## GIVEN INFORMATION
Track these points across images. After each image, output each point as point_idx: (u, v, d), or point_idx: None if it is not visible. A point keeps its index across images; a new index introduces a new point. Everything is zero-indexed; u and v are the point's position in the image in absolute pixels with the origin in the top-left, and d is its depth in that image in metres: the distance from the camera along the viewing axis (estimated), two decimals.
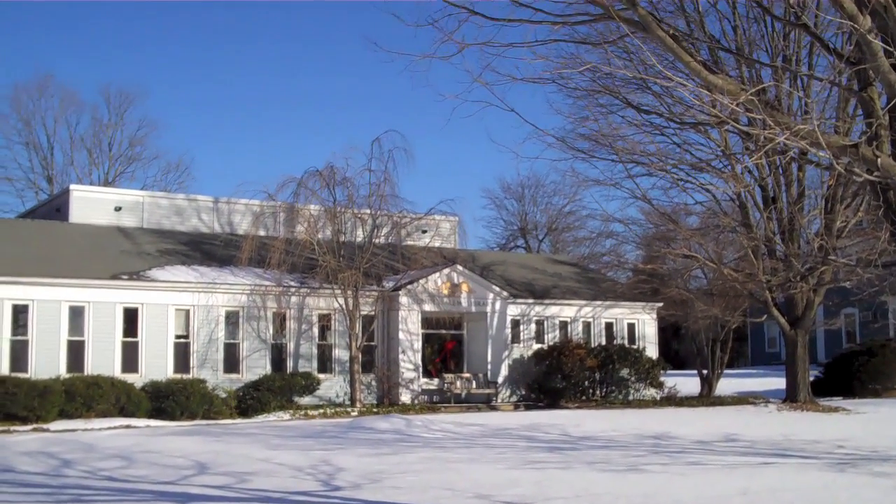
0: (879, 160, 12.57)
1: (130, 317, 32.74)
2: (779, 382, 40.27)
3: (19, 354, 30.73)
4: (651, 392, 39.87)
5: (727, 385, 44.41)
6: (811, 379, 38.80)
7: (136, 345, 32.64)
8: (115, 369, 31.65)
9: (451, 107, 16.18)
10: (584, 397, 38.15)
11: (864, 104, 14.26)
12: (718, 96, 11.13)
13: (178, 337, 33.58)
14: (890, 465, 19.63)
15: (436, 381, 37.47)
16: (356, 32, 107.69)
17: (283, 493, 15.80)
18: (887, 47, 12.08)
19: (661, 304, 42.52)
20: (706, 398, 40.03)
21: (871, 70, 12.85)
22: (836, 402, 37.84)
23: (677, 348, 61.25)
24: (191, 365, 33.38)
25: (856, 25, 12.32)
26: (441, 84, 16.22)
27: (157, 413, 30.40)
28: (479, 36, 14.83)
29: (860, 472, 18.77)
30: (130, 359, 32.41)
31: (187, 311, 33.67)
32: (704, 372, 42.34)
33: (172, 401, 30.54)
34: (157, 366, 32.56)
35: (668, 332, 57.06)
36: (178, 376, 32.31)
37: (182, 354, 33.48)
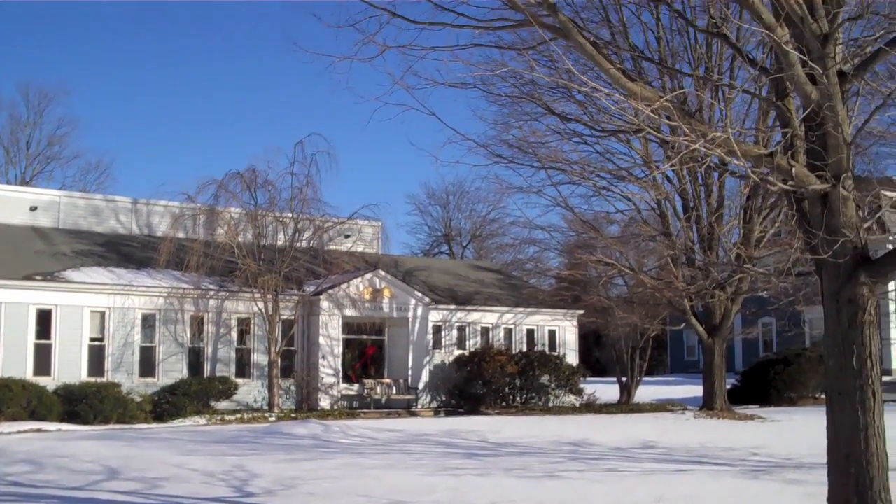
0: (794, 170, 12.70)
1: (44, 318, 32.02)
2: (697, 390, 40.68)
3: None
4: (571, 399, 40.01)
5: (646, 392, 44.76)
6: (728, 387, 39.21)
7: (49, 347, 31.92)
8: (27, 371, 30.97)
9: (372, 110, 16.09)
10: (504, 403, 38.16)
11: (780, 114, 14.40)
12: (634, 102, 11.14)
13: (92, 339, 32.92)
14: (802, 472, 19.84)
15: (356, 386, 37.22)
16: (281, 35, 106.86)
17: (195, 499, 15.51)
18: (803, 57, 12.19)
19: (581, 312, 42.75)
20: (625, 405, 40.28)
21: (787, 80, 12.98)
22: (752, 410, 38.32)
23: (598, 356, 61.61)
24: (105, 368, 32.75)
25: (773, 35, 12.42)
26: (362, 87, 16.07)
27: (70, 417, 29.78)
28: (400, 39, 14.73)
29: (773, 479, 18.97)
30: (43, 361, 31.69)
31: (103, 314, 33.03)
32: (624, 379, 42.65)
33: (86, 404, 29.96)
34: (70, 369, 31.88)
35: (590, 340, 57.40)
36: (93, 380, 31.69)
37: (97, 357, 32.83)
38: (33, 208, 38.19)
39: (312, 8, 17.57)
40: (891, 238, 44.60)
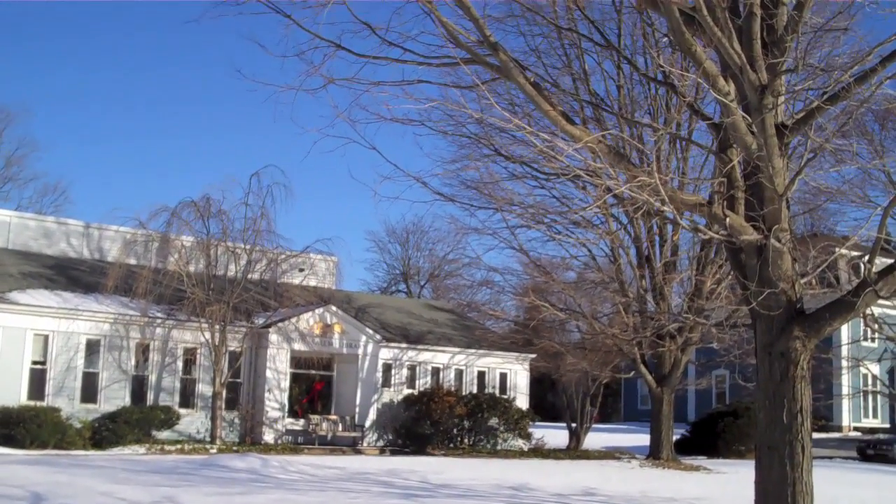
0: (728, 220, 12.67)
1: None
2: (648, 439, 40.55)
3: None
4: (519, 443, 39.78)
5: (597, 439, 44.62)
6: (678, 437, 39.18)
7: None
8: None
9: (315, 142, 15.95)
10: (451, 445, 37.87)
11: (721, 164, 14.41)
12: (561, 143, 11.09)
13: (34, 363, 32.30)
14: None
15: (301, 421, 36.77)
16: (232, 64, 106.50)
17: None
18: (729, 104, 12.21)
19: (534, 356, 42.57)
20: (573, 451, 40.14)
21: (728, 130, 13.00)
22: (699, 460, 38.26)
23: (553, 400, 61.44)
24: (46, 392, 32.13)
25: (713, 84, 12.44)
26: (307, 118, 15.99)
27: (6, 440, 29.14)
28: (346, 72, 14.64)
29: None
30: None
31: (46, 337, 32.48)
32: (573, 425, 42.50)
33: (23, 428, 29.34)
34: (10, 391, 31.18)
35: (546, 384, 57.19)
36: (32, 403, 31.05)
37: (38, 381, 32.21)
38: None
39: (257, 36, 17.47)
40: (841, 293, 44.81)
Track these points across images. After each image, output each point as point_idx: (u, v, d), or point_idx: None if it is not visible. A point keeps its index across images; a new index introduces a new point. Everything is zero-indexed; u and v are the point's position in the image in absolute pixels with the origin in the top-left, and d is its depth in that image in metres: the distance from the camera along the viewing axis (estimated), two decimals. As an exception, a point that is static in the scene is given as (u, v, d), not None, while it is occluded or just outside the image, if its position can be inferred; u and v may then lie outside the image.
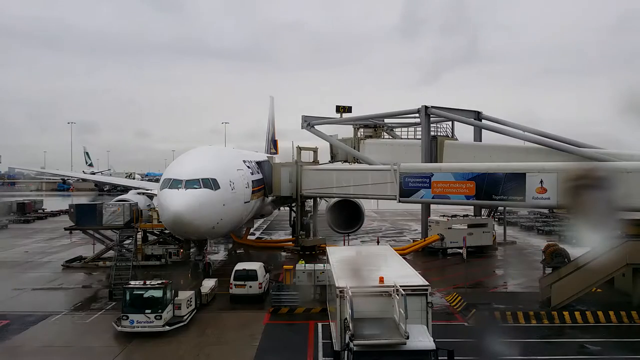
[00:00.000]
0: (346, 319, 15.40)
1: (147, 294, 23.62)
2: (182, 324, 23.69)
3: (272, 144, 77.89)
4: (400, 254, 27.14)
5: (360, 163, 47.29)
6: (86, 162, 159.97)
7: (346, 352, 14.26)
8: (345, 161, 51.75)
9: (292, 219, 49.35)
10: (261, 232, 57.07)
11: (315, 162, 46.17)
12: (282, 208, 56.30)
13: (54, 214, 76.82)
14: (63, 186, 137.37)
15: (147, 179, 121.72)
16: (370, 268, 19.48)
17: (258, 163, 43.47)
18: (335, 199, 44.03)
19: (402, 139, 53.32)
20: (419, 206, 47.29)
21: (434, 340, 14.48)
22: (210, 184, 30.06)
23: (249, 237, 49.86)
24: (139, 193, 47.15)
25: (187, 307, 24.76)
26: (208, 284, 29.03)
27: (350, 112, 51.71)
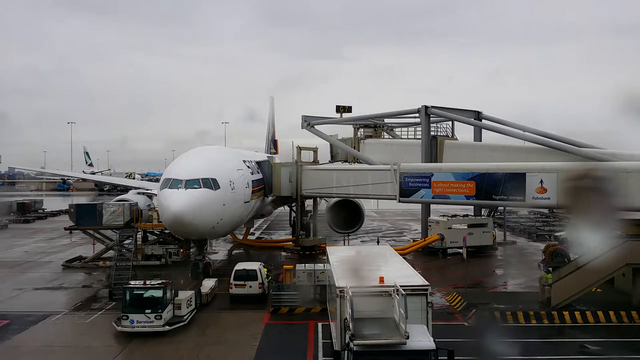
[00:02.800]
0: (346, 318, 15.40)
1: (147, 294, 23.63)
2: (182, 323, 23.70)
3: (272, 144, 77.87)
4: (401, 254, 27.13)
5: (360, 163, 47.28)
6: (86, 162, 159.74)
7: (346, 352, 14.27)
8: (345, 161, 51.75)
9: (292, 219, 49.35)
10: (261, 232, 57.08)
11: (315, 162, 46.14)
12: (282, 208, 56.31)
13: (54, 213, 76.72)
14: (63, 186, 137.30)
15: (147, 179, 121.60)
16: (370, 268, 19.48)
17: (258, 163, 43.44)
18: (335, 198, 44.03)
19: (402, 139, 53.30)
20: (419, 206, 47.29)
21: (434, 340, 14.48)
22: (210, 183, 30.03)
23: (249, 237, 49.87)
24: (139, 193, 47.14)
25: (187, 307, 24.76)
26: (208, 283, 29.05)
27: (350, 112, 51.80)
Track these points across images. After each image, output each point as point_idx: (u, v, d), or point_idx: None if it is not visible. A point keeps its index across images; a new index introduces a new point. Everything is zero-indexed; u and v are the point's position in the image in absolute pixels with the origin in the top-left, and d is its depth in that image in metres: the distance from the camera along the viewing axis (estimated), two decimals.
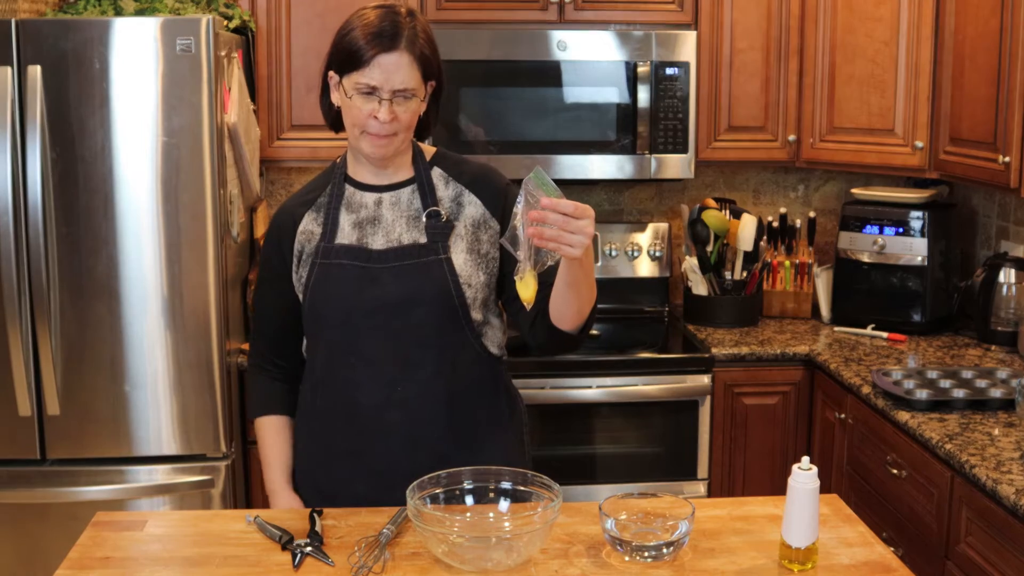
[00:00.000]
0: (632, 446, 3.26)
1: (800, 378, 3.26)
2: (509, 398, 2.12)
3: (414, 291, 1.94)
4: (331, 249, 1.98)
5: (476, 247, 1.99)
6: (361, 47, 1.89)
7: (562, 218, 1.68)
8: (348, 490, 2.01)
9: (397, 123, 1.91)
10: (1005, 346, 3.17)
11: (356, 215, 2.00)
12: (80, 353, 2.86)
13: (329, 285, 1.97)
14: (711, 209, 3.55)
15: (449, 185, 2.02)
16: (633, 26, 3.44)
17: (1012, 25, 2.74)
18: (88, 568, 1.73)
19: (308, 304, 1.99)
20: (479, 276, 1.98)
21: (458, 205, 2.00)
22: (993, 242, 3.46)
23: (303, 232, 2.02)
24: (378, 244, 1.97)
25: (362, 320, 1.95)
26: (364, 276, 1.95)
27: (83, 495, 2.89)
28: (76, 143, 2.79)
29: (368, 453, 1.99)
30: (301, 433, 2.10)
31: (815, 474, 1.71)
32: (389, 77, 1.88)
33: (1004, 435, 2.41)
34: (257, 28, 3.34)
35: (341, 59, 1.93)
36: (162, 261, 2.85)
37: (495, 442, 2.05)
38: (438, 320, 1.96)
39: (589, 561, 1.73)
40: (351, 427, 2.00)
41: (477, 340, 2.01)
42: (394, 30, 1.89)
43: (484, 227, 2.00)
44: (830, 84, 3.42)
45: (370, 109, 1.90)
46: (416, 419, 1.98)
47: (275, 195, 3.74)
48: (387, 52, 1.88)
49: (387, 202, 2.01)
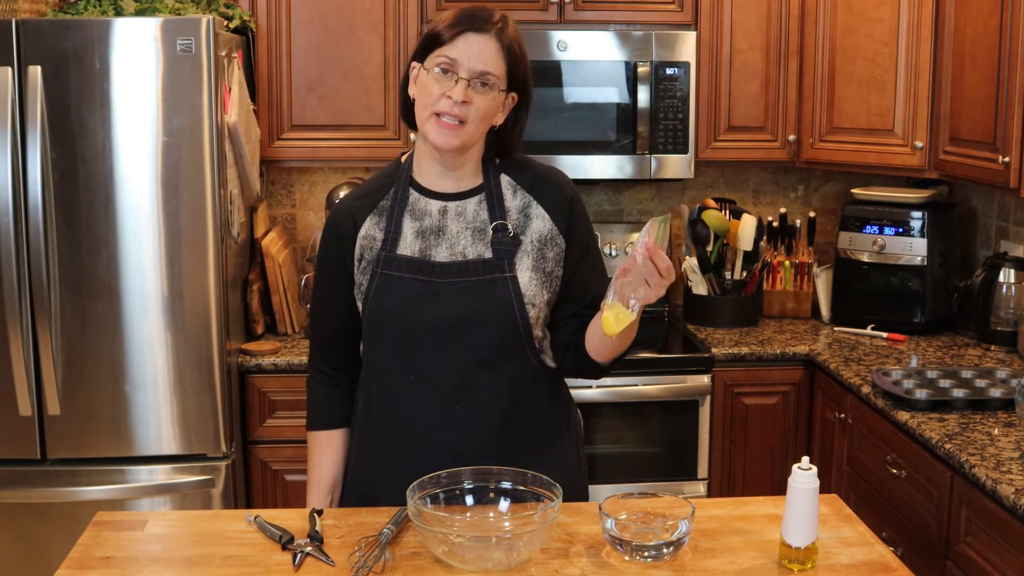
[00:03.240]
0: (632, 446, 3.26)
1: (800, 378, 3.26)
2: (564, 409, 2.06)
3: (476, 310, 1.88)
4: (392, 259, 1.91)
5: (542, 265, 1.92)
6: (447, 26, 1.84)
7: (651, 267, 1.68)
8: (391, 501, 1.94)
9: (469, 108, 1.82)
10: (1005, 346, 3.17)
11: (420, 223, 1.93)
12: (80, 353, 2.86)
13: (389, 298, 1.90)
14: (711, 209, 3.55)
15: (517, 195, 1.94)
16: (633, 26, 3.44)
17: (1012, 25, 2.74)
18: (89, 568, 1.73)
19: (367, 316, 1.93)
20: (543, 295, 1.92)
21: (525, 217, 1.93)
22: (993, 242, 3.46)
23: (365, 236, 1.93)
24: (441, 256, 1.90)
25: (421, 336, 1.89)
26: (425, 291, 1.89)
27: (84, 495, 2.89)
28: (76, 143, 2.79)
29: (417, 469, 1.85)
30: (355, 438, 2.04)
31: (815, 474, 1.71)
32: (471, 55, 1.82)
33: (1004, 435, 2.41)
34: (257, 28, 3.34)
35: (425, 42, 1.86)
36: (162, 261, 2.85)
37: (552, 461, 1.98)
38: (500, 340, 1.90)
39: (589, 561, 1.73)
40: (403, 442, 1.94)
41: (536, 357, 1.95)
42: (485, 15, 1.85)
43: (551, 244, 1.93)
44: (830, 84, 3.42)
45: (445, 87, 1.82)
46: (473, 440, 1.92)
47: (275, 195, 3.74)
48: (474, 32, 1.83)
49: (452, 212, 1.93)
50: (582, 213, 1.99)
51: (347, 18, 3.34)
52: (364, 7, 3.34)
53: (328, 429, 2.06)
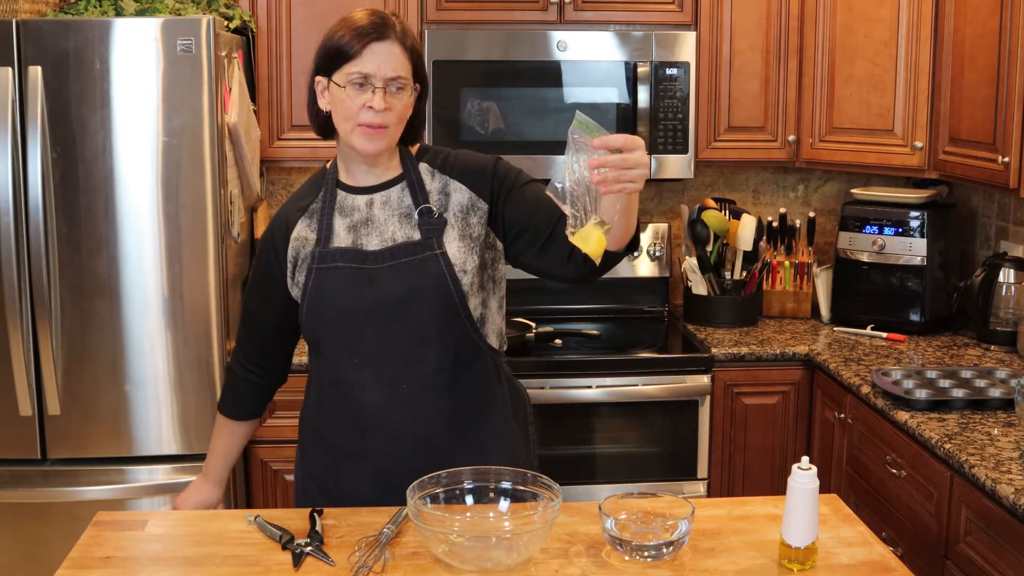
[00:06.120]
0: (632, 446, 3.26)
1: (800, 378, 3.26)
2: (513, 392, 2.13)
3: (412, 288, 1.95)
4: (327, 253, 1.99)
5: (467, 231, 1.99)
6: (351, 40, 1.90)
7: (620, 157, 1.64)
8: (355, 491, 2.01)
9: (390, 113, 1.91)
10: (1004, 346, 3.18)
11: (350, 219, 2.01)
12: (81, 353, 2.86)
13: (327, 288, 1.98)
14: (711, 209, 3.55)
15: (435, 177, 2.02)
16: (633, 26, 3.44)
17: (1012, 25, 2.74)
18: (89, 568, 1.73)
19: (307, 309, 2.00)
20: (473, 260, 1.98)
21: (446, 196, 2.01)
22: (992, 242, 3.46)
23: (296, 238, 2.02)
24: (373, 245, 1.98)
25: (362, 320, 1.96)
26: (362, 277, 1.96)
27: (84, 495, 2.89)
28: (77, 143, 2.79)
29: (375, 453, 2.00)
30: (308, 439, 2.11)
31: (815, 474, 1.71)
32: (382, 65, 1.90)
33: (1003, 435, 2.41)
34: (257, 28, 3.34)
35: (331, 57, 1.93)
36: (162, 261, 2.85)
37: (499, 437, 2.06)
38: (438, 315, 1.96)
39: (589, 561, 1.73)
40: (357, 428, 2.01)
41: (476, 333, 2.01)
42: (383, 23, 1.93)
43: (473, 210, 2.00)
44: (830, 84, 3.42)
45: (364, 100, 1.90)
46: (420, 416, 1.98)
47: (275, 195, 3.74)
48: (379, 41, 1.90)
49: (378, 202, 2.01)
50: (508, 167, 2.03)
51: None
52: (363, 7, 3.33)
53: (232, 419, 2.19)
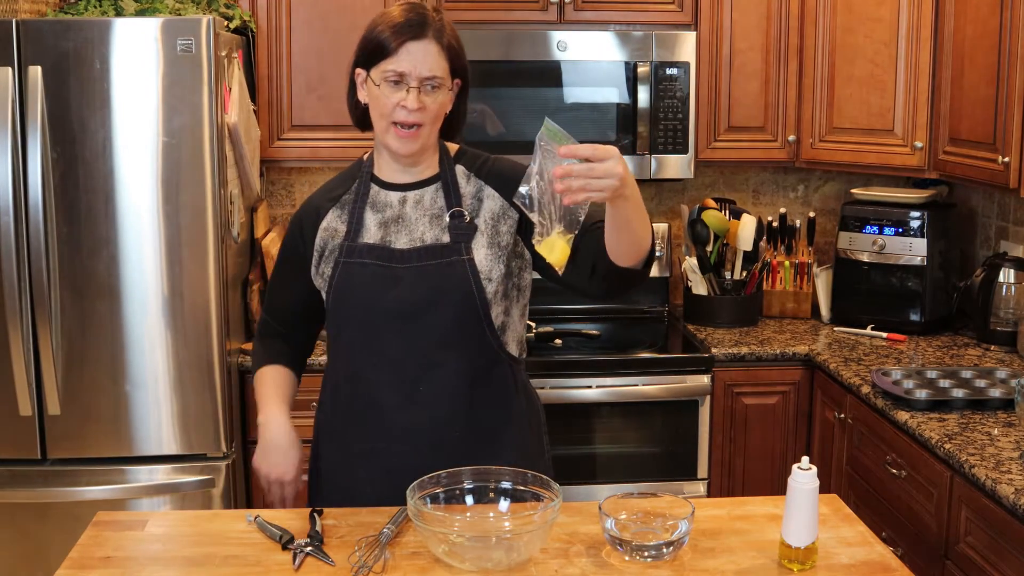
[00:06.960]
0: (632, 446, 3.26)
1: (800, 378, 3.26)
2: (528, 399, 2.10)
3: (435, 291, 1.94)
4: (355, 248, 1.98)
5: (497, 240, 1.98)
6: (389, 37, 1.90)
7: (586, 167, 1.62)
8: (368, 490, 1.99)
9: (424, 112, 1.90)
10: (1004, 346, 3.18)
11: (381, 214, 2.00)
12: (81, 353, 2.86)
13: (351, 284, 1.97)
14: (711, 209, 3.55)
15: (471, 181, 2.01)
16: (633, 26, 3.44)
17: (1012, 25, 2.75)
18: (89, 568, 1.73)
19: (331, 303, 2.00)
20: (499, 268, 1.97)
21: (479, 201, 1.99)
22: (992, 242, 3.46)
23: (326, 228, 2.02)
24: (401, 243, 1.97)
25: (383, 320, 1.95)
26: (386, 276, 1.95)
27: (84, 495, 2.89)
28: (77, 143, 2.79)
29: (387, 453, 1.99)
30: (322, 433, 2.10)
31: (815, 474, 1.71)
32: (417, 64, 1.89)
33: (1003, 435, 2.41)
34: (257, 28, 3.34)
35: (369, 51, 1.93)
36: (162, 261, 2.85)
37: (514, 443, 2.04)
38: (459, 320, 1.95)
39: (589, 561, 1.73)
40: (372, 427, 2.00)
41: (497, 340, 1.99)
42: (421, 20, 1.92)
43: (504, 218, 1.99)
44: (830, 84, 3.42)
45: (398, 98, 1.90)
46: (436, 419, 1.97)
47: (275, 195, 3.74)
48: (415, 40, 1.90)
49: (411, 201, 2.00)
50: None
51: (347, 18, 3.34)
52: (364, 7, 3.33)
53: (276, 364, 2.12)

## WORK ORDER
Copy needed, without pictures: the lines of the listing above from the line containing "6: (811, 379, 38.80)" up to and including the line containing "39: (312, 8, 17.57)", set down exactly.

## RESULT BELOW
6: (811, 379, 38.80)
7: (136, 345, 32.64)
8: (115, 369, 31.65)
9: (451, 107, 16.18)
10: (584, 397, 38.15)
11: (864, 104, 14.26)
12: (718, 96, 11.13)
13: (178, 337, 33.58)
14: (890, 465, 19.63)
15: (436, 381, 37.47)
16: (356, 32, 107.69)
17: (283, 493, 15.80)
18: (887, 47, 12.08)
19: (661, 304, 42.52)
20: (706, 398, 40.03)
21: (871, 70, 12.85)
22: (836, 402, 37.84)
23: (677, 348, 61.25)
24: (191, 365, 33.38)
25: (856, 25, 12.32)
26: (441, 84, 16.22)
27: (157, 413, 30.40)
28: (479, 36, 14.83)
29: (860, 472, 18.77)
30: (130, 359, 32.41)
31: (187, 311, 33.67)
32: (704, 372, 42.34)
33: (172, 401, 30.54)
34: (157, 366, 32.56)
35: (668, 332, 57.06)
36: (178, 376, 32.31)
37: (182, 354, 33.48)
0: (794, 170, 12.70)
1: (44, 318, 32.02)
2: (697, 390, 40.68)
3: None
4: (571, 399, 40.01)
5: (646, 392, 44.76)
6: (728, 387, 39.21)
7: (49, 347, 31.92)
8: (27, 371, 30.97)
9: (372, 110, 16.09)
10: (504, 403, 38.16)
11: (780, 114, 14.40)
12: (634, 102, 11.14)
13: (92, 339, 32.92)
14: (802, 472, 19.84)
15: (356, 386, 37.22)
16: (281, 35, 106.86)
17: (195, 499, 15.51)
18: (803, 57, 12.19)
19: (581, 312, 42.75)
20: (625, 405, 40.28)
21: (787, 80, 12.98)
22: (752, 410, 38.32)
23: (598, 356, 61.61)
24: (105, 368, 32.75)
25: (773, 35, 12.42)
26: (362, 87, 16.07)
27: (70, 417, 29.78)
28: (400, 39, 14.73)
29: (773, 479, 18.97)
30: (43, 361, 31.69)
31: (103, 314, 33.03)
32: (624, 379, 42.65)
33: (86, 404, 29.96)
34: (70, 369, 31.88)
35: (590, 340, 57.40)
36: (93, 380, 31.69)
37: (97, 357, 32.83)
38: (33, 208, 38.19)
39: (312, 8, 17.57)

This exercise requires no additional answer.